* Requirement
Answer these questions using the post on stateless DataSnap appservers.
1. In which class method of the remote data module is RegisterPooled called?
2. What error does the server return when all instances are locked and the pool is already at its maximum size?
3. What performs cleanup on the server?

* Page excerpt
========================

Wednesday, September 14, 2005

Could not find server in ObjectManager list

You can register your DataSnap appserver as stateless by calling RegisterPooled in the overriden UpdateRegistry class method of your remote data module.The problem with the way httpsrvr.dll manages stateless objects is that, ehm, it's stateful. ;-) More precisely, it's stateless only within a single IIS session.

The Object Manager uses a stringlist of class IDs and each item contains a list of instances of that class. Here is a brief summary of what happens between the client (TWebConnection) and the server (httpsrvr), in case of stateless/pooled appservers:
  1. The client sends asCreateObject request with the appserver's CLSID to the server. (see TStreamedConnection.DoConnect).
  2. The server checks its list of CLSIDs (creating a new item if it does not exist) and return its index within the list back to the client. No instance of the class is created at this point.
  3. The client stores the returned integer value which is used to identify the class in subsequent asInvoke (method call) requests.
  4. The client sends a asInvoke request to execute a method remotely on the appserver. (The communication between a TClientDataSet and a TProvider also works via remote method calls, the relevant methods are defined in the IAppServer interface which is implemented by all TRemoteDataModule descendants.)
  5. The server checks its list of CLSIDs, finds the entry and checks its instance pool for any unlocked (ie. not currently processing a request) instance. In case no idle instance can be found at the moment, it will create a new one, up to the maximum size of the pool you specified in your RegisterPooled call. (In case all instances are locked and the pool is already at its maximum size, the server will return a "Server is busy" error.)
  6. The client may send additional asInvoke requests as needed. The server dispatches the calls to any currently idle instance in the appropriate pool. Hence, your appserver logic must be stateless, ie. it cannot assume that any context is preserved between the calls since they may be executed by different instances.
  7. Cleanup on the server is performed by a separate garbage collector thread which releases any unused instances after a specified timeout. Even if no instance is any longer active (the pool size drops to zero), the item in the list of CLSIDs remains unchanged so clients may issue additional requests; these will be served by instances created on demand.
  8. When the client is finished with the appserver, it will send an asFreeObject request (see TDataDispatch.Destroy which is called due to reference counting). If the appserver has been registered as stateless, the server does not release any instance at this point - rather, the instances are kept in the pool, ready to serve additional requests or eventually be released by the garbage collector.

========================

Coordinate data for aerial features

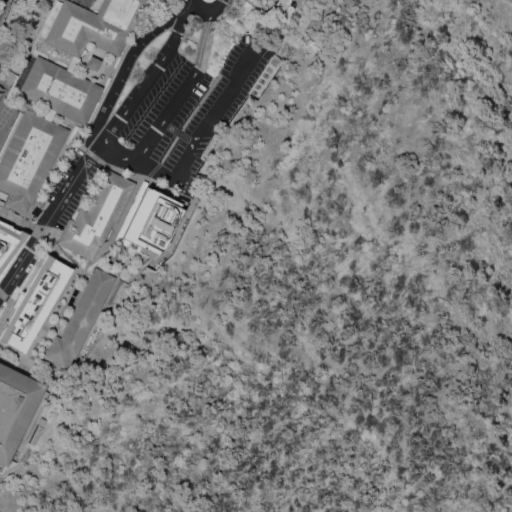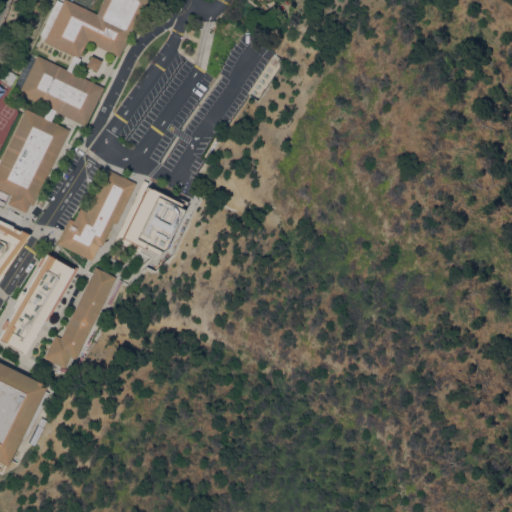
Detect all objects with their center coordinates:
road: (205, 3)
road: (1, 4)
building: (91, 25)
building: (91, 26)
building: (189, 31)
building: (91, 62)
building: (92, 63)
building: (72, 64)
building: (6, 75)
building: (59, 89)
building: (60, 90)
building: (49, 114)
road: (117, 155)
building: (29, 157)
building: (27, 158)
building: (138, 195)
building: (2, 197)
building: (159, 205)
road: (51, 215)
building: (94, 217)
building: (100, 218)
building: (150, 223)
building: (7, 245)
building: (87, 268)
building: (36, 302)
building: (33, 303)
building: (81, 318)
building: (79, 319)
building: (15, 407)
building: (17, 408)
building: (36, 434)
building: (2, 467)
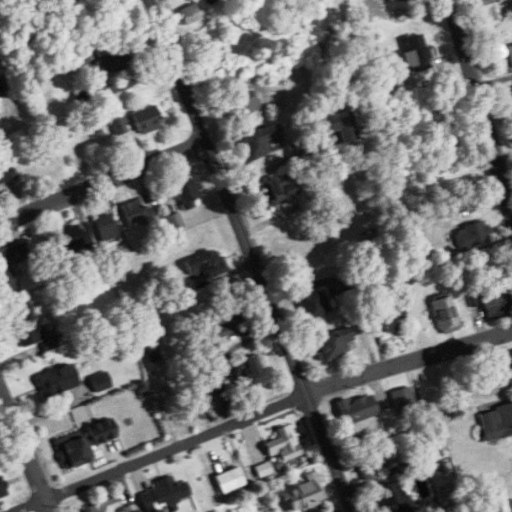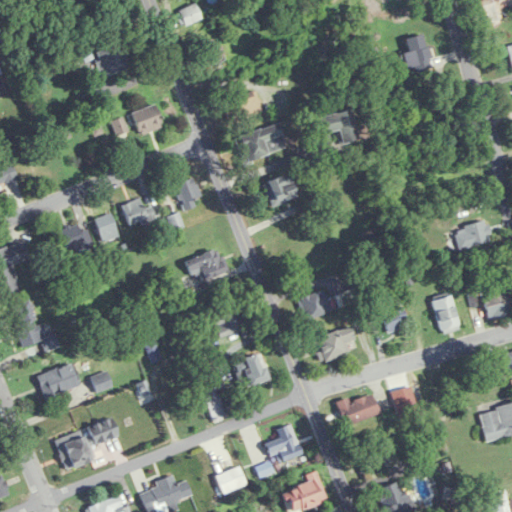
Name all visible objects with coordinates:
building: (405, 0)
building: (492, 10)
building: (188, 15)
building: (207, 51)
building: (419, 52)
building: (509, 52)
building: (112, 57)
building: (0, 73)
road: (482, 100)
building: (247, 105)
building: (146, 120)
building: (339, 125)
building: (118, 126)
building: (260, 142)
building: (7, 174)
road: (105, 179)
building: (281, 188)
building: (188, 192)
building: (134, 212)
building: (175, 221)
building: (106, 228)
building: (472, 235)
building: (71, 239)
road: (252, 256)
building: (206, 264)
building: (10, 267)
building: (495, 301)
building: (314, 304)
building: (445, 314)
building: (231, 322)
building: (392, 322)
building: (26, 325)
building: (333, 344)
building: (506, 361)
building: (251, 371)
building: (57, 381)
building: (101, 382)
building: (218, 401)
road: (279, 401)
building: (356, 410)
building: (496, 422)
road: (30, 434)
building: (82, 443)
building: (283, 446)
building: (230, 480)
building: (2, 489)
building: (163, 493)
building: (304, 493)
building: (394, 499)
road: (33, 503)
building: (106, 506)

========================

* Written reply
1. In the overridden UpdateRegistry class method.
2. A "Server is busy" error.
3. A separate garbage collector thread, which releases any unused instances after a specified timeout.